Magyar English 日本語
Sun

ITware is currently in the first phase of creating a new solution for one of our clients, we have created a case study to share with our viewers.

 

The customer’s inquiry: The customer is currently running an ELK (Elasicsearch + Logstash + Kibana) stack for log collecting and sorting, they would like a better solution than this due to the following issues.

  • They want more zero configuration/ convention over configuration
  • Multi line log processing is a very big issue currently
  • They would like a non-custom protocol between the log senders and aggregators, because they want to proxy the communication through Apache instances
  • They have legacy applications which can only write logs into files, has no syslog/syslog-ng implementation
  • The customer would like some microservice like components in the solution without needing major new components in their infrastructure (e.g service registry)
  • Every service must have a health check/ statistics interface over HTTP

Our solution: At ITware we use top technologies and methodologies including microservices, containerisation, cloud services and more. For this particular solution we will deliver a three-component solution, the parts are divided as follows

 

Log Collector:

  • Listens for filesystem actions under a directory and starts reading newly created files
  • Continuously reads the logfiles in this folder tree and passing the read lines to the log aggregator
  • Source logfile paths are passed along their contents, with this path, the aggregator can decide which processing method and pattern should be used
  • Aware of inode number, therefor, application level log rotating will not make a new logfile to read
  • Communicates with the log aggregator over websocket (proxyable by apache)
  • Can handle file truncate events
  • Will have the ability to save its state, therefore, if it is restarted it will have the right file positions to continue the read from

Log Aggregator:

  • Listens on a websocket for a collector
  • Includes a parser database, which supports Grok and Javascript parsers
  • Chosen processing method and pattern is decided by the source host and log file’s path
  • It parses the log messages and stores them in Elasticsearch

Elasticsearch

  • The common component with the predecessor ELK stack
  • Stores the log messages

About the log parsing parsing/ processing:

  • Grok is implemented because the predecessor system also contains the logs in this format
  • A javascript engine is implemented in the aggregator, which allows it to write finite-state machines for log parsing, due to the fact that it has its own javascript context for every logfile source. With that, very complex rules can be implemented for multi-line log parsing.

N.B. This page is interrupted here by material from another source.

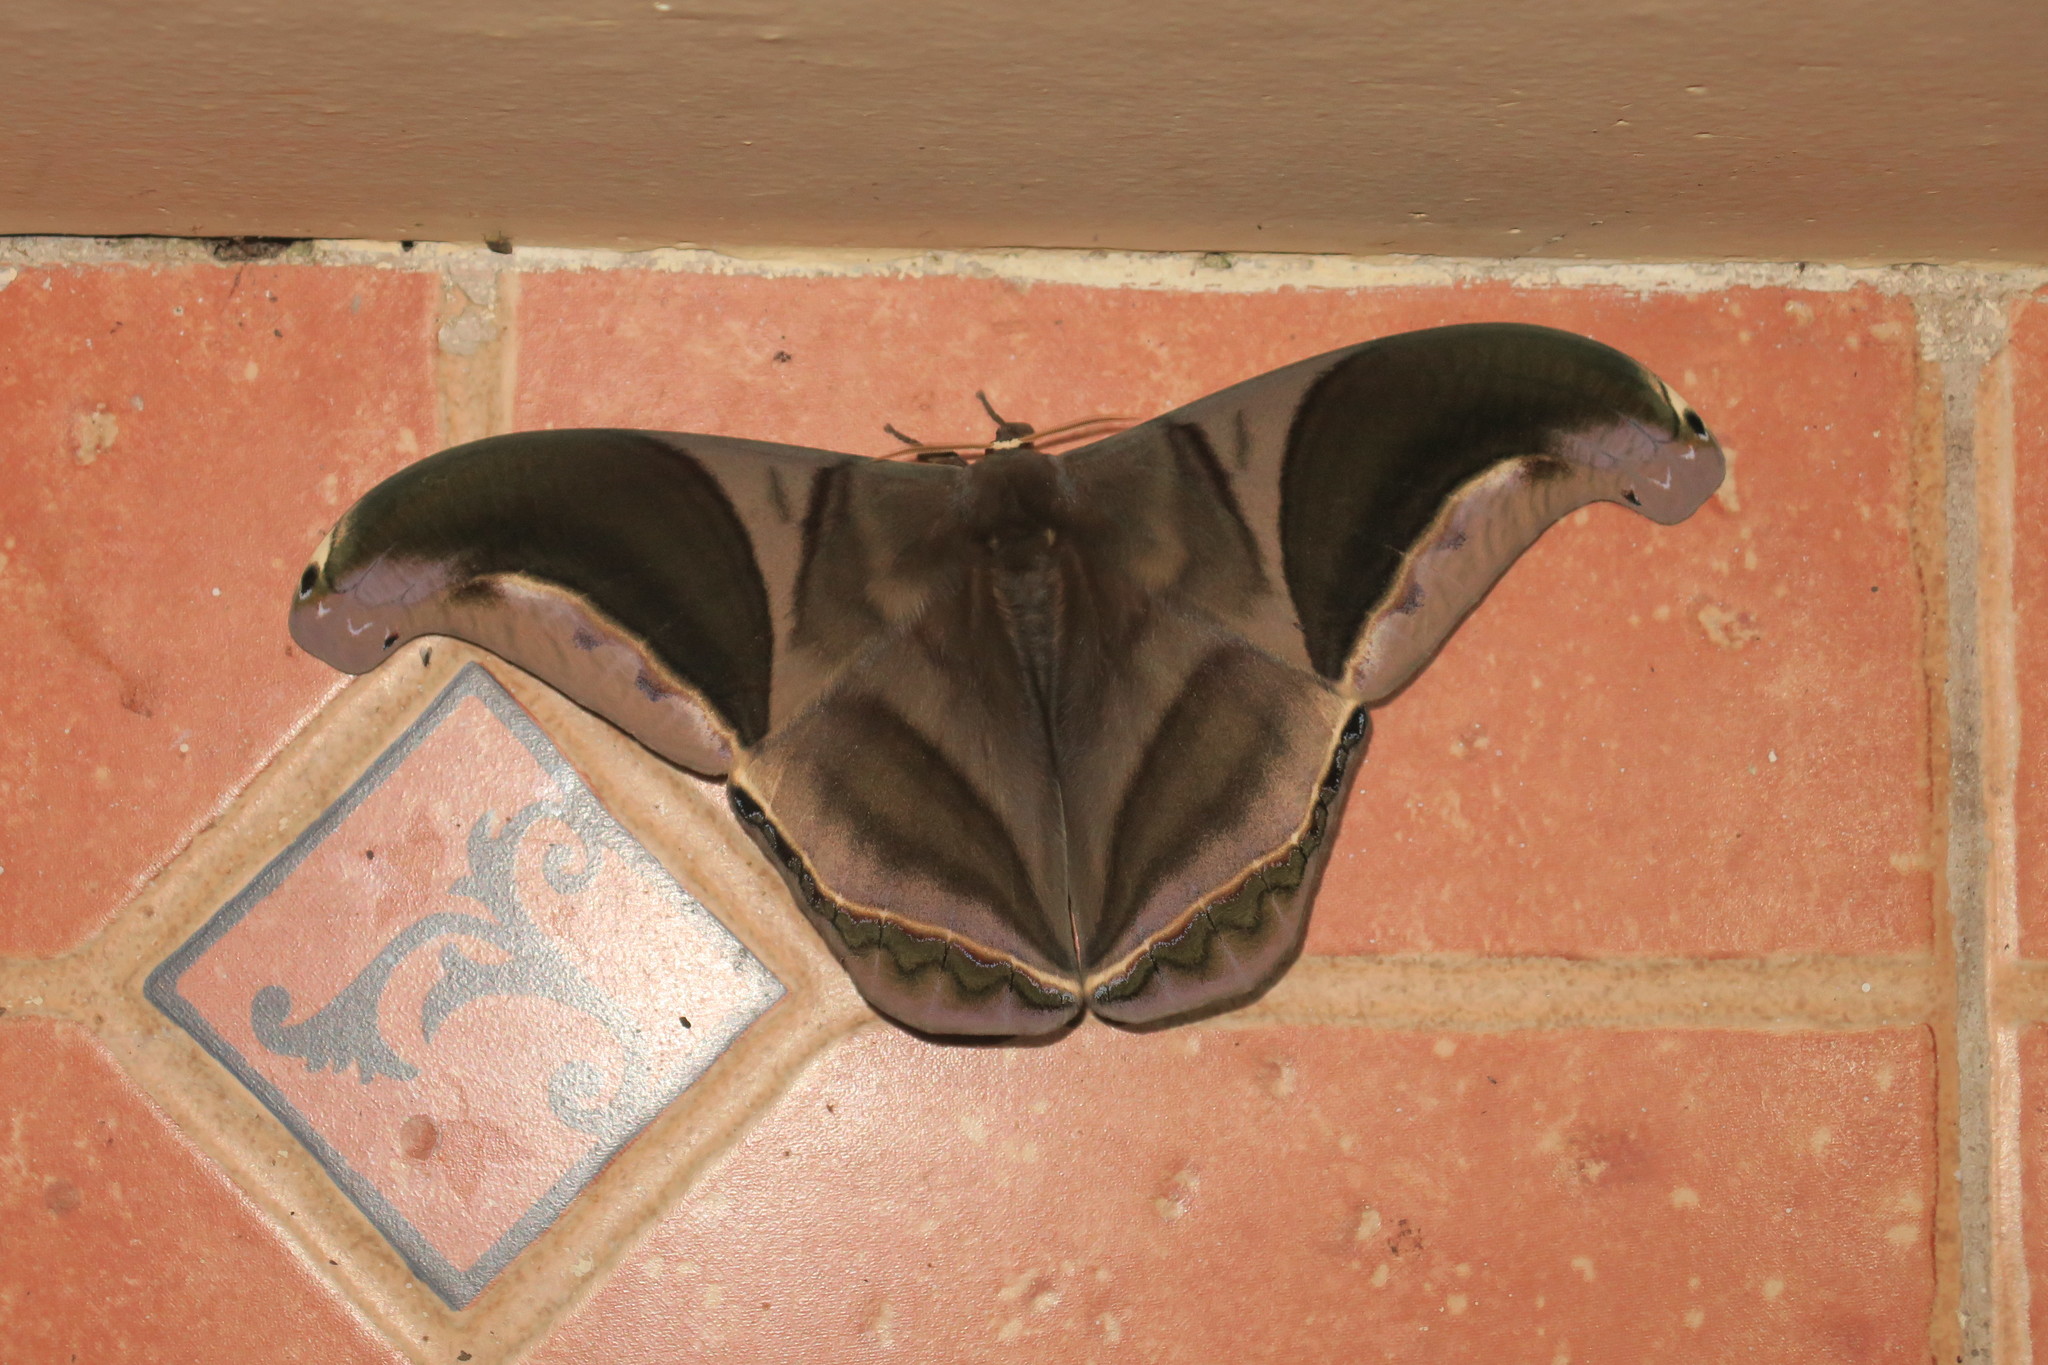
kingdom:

About zero configuration: The aggregator decides the log processing parameters, depending on the source log path, for example, if every nginx log is put into a /var/log/nginx folder and a rule is defined for this, it will automatically be processed if a new source is added.

 

Conclusion: This solution will not only solve all the issues the customer is facing with their current log collector, it will also provide them with a more efficient, easy to use log collector, that has many added benefits for their company.